*Problems and tasks*.
a: According to the forum post on parallelizing downloads, what would the imagined "batch grabber" take as its input?
b: Reproduce the stretch of the forum post on parallelizing downloads from "It might be" through "connections).".

*Reading passage*.

········

[Yum] [UG] parallelizing downloading

rgb at phy.duke.edu (Robert G. Brown) · Thu Jun 30 12:28:00 2005

Michael Stenner writes:

> I'm actually open to picking this issue up again if there's interest.
> We imagined a "batch grabber" which would be a grabber wrapper object
> much like the mirrorgroup stuff, but which would take a list of files
> (perhaps a queue for pipelining applications) and go to town on them.

It might be good to first determine the "advantage" of parallel
downloads and the number of systems that would benefit.  Presumably,
parallel downloads are "good" because they make things run a bit faster
in cases where one is bandwidth-limited at the server side (so your
local NIC is spending time idle that could be invested on other
connections).

········

Transcribed page text

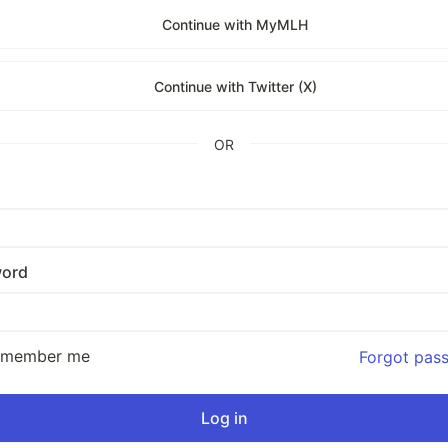
Continue with MyMLH
Continue with Twitter (X)
OR
ord
emember me
Forgot pas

········

*Answers to the tasks*.
a: A list of files, perhaps a queue for pipelining applications.

b:
It might be good to first determine the "advantage" of parallel
downloads and the number of systems that would benefit.  Presumably,
parallel downloads are "good" because they make things run a bit faster
in cases where one is bandwidth-limited at the server side (so your
local NIC is spending time idle that could be invested on other
connections).